If you look at the portfolios of most of today’s wealthiest individuals, you will find commercial real estate. These investments largely increase in value over time and tend to be more stable than the stock market. However, these properties also have risks. Therefore, these are a few common mistakes commercial property investors make and how to avoid them.
Not Doing Your Due Diligence
Every investment, especially those in real estate, requires a certain amount of due diligence. Therefore, you need to have your prospective properties fully inspected. Ensure that the building meets any federal, state, and local standards for occupancy. Also, learn about any necessary renovations.
You need to understand all the numbers, from the sales figures to your prospective rental income and asset valuation. Review any current and past lease agreements the current owner has. You should also check the property tax status to ensure that these taxes are up to date.
Not Sticking to Your Budget
Before you begin your investment journey, you should set a budget. You should know how much you can comfortably spend.

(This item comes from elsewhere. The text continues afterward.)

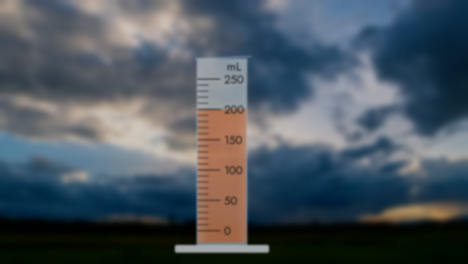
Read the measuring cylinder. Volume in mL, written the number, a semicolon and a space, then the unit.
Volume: 200; mL
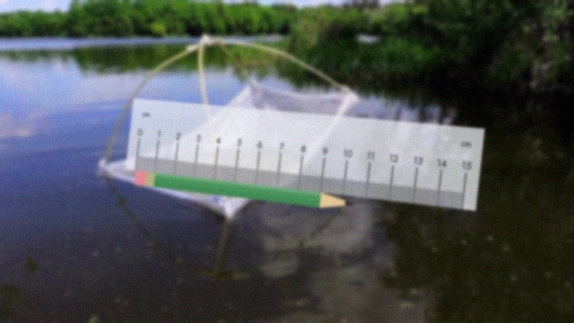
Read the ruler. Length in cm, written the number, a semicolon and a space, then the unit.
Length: 10.5; cm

You may find that your properties increase in value faster than you expect or that your rental income is higher than you calculated. These investments can be lucrative. However, you shouldn’t expand your budget based on short-term gains.
You also shouldn’t expand your budget because you think that specific property will give you a greater return. These budget expansions can cause you to overextend yourself. This increases your debt and risk and can cause financial disaster.
Not Building a Team
Like most major tasks, you shouldn’t begin your real estate investment journey by yourself. Your first task should be finding a mentor with extensive experience. Your mentor should let you shadow a few transactions and guide you through a few of your own.

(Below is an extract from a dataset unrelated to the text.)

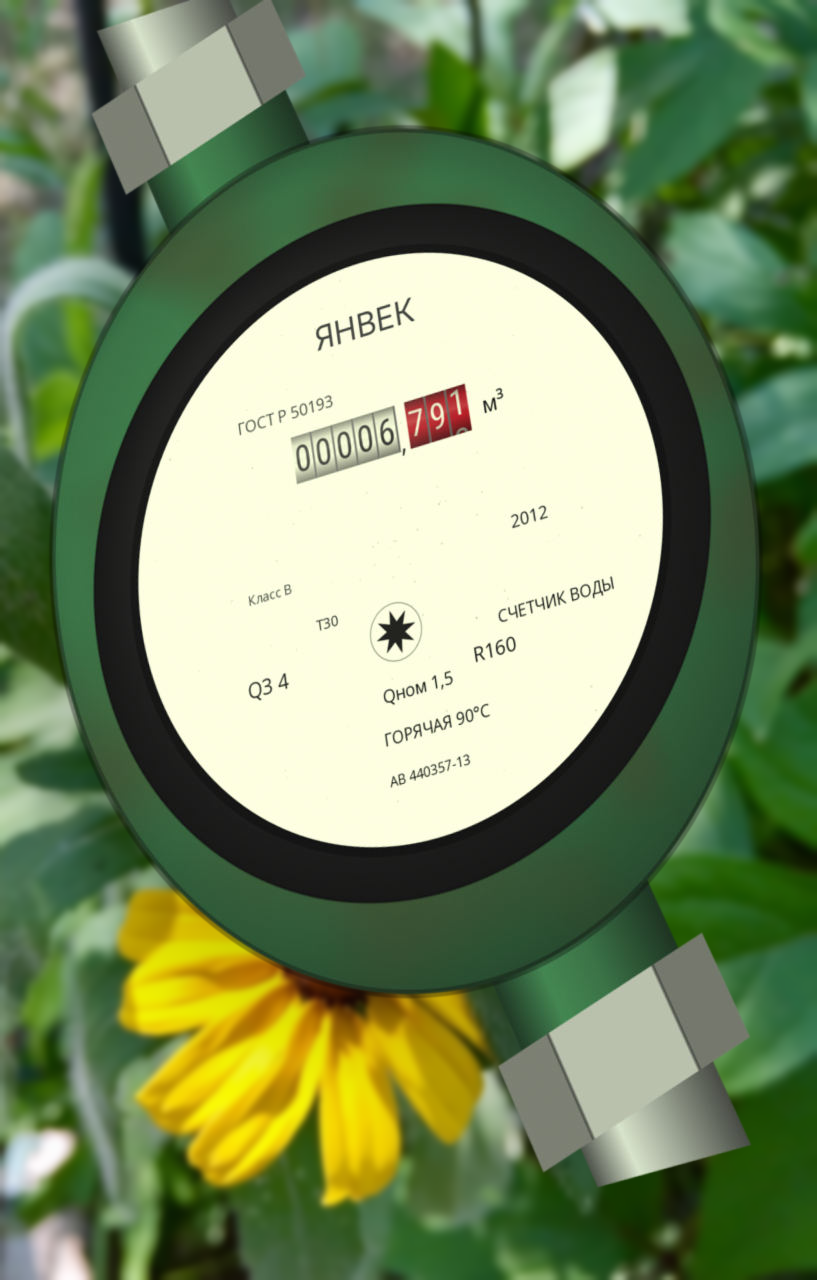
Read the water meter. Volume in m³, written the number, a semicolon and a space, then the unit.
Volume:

You will also need a real estate attorney, accountant, realtor, and mortgage broker. You should develop good relationships with building inspectors as well. You may even get friendly with tax assessors and a local title company. You will also need access to at least one reputable contractor, even if you don’t plan to do any renovations.
Choosing the Wrong Property
Commercial real estate includes multifamily residences; office, retail, mixed-use and industrial spaces; and vacant or raw land. However, the returns, income potential, and required oversight of each type of property vary significantly.
Although no investment is technically wrong in general, some may not fit your needs, making them wrong for you. Learn about each property type and choose those that best fit your expectations.
By learning about the common mistakes commercial real estate investors make, you can better protect yourself and your financial future.